– И вот тут как раз привозят бабку. А ты прикинь, четвертый час утра… Мне либо поесть надо, либо вздремнуть, а то я сам труп. Ну, у меня бутерброды, чай налит, кушетку застелил – покемарить… И вот тут… Бабку я, конечно, принял. Расписался, где надо, оформил ее, то-се… И в коридоре у стеночки оставил – в мешке, как привезли. Думаю, поем, тогда уже разберусь. Полежит пятнадцать минут, ей теперь торопиться некуда. Колбаса еще такая была – сервелат… Ну ты же помнишь, Потапова, – подмигнул санитар. Шрам у Ольги на плече словно обожгло. Она непроизвольно потерла его ладонью и заколебалась: остаться слушать этот бред или уйти прямо сейчас?
– Вот сказал и сразу есть захотел, – с притворной досадой заключил санитар и повел носом. – Борщом пахнет.
– Не выйдет, Федя, – покачала Ольга головой. – Я тебя кормить не собираюсь. Захотел – так сам за себя и плати. А я вообще не понимаю, зачем тут сижу. – Она оглядела низкий зал трактира с замызганными стенами, подслеповатыми от грязи окнами и деревянными столами.
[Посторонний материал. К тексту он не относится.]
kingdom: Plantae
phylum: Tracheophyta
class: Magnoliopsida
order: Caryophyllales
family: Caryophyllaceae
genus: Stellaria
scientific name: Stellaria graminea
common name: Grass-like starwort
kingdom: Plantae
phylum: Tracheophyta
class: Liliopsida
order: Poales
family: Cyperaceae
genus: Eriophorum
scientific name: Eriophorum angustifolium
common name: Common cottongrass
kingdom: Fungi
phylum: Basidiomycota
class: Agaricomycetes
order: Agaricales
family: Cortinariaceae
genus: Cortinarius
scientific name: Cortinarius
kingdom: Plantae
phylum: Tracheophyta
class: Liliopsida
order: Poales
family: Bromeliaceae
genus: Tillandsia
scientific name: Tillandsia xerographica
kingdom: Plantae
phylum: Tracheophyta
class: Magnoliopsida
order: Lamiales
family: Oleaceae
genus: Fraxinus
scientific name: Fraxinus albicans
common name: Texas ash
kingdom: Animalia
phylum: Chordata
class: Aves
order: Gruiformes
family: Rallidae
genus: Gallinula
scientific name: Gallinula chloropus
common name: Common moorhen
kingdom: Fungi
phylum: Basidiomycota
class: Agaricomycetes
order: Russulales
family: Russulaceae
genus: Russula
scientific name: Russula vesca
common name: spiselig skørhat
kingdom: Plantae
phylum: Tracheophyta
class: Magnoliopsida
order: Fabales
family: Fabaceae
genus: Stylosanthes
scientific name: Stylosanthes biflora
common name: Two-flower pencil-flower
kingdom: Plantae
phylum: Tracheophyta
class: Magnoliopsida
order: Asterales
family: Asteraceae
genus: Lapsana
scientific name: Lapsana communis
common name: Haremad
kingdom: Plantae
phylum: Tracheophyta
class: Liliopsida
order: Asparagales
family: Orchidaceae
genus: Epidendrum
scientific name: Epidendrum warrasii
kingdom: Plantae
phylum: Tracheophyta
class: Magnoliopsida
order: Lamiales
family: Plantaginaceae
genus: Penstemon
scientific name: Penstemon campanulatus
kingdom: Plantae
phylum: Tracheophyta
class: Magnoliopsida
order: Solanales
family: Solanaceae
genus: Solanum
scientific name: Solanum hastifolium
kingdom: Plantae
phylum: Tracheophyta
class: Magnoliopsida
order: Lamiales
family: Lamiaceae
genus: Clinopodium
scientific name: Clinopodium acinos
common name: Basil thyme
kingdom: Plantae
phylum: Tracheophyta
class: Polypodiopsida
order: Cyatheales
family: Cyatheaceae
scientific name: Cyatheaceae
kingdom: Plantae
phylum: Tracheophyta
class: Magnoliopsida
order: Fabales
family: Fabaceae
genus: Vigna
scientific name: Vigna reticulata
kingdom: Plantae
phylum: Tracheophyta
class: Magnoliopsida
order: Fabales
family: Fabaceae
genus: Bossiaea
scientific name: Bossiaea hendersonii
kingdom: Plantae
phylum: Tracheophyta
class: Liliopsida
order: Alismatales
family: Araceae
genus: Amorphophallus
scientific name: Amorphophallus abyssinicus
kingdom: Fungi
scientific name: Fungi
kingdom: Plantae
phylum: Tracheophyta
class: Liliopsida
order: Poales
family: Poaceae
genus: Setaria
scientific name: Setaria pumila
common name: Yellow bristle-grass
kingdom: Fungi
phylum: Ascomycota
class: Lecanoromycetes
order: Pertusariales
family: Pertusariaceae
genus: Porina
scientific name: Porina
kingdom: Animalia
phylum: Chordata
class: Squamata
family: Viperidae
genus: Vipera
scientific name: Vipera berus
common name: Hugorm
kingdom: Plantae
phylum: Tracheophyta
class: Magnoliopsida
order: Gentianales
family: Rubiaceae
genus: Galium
Свой Ольга уже несколько раз протерла сухими салфетками, что стояли в подставке, но все еще опасалась ставить на него локти. Борщом, кстати, вовсе не пахло, зато от запаха выпечки забурчало в животе. Наверное, лучше уйти.
– Погоди, Потапова, сейчас поймешь. Я как раз первый бутер дожевывал, вдруг слышу: вроде какой-то шум в коридоре. Морг, как бы тебе сказать, Потапова, довольно тихое место, особенно ночью. Сначала подумал, это видосик у меня в телефоне. Вырубил звук, прислушался. Не, точно коридор. Пошел глянуть – а пакет ерзает! Это она там, видать, руками шарила. Сморщенная вся, ей лет сто, наверное.
– А ты что? – Витрина с пирожными у Фёдора за спиной дразнила изобилием. В ее центре возвышалась горка ванильных кексов, самый верхний держался вопреки всем законам физики и грозил обрушиться, раскатив по полкам остальные. Кекс разнузданно подмигивал Ольге с верхотуры своими изюминами. Хотелось надеяться, что это были именно изюмины.
– А что я? Мертвецы у меня еще не оживали. Это, между прочим, не привидения. – Ольга хмыкнула, но Фёдор был серьезен, почти суров: – Занервничал, конечно. Еще бы – живого человека чуть не угробили. А я потом отвечай. Куда эти дебилы на труповозке смотрели, вообще непонятно. Это я тогда так подумал. – Он хмуро проследил взглядом за единственным на все кафе официантом в неожиданно белоснежной рубахе с закатанными по локоть рукавами и идеально отутюженном фартуке.
– А сейчас что? Передумал?
– А сама как считаешь? – Санитар подался к Ольге и почти улегся на стол. Тот крякнул под его весом и напряг все свои ножки. – Если у меня… – Фёдор понизил голос и снизу вверх заглянул Ольге в глаза. – …в следующую смену в холодильнике забальзамированный ожил?
– Ужас. – Ольга непроизвольно отстранилась. Посетители лязгали приборами о тарелки. Запах ванили начинал раздражать. – Считаю, врешь ты, Федя. Это если вежливо. Ну проворонили бабку, всякое бывает. И тысячи за такое не дам, не рассчитывай.
– Обидно мне, Потапова. – Фёдор откинулся на деревянную спинку. – Я тебе хоть раз врал?
– Хм, дай-ка вспомнить…
– В школе – не считается! – Он вскинул обе ладони. Они были отвратительно розовые с короткими толстыми пальцами, похожими на детские сосиски.
– Ага. Ну вот – сразу в отказ. Тогда, значит, кофе с тебя? – Она кивнула на свой нетронутый капучино.
– Злая ты все же, Потапова. Это ты мне мстишь за те бутерброды.
– Не за бутерброды. – Ольга снова потерла шрам под водолазкой. – А за то, что ты мне постоянно напоминаешь про эту гнусь, Федя.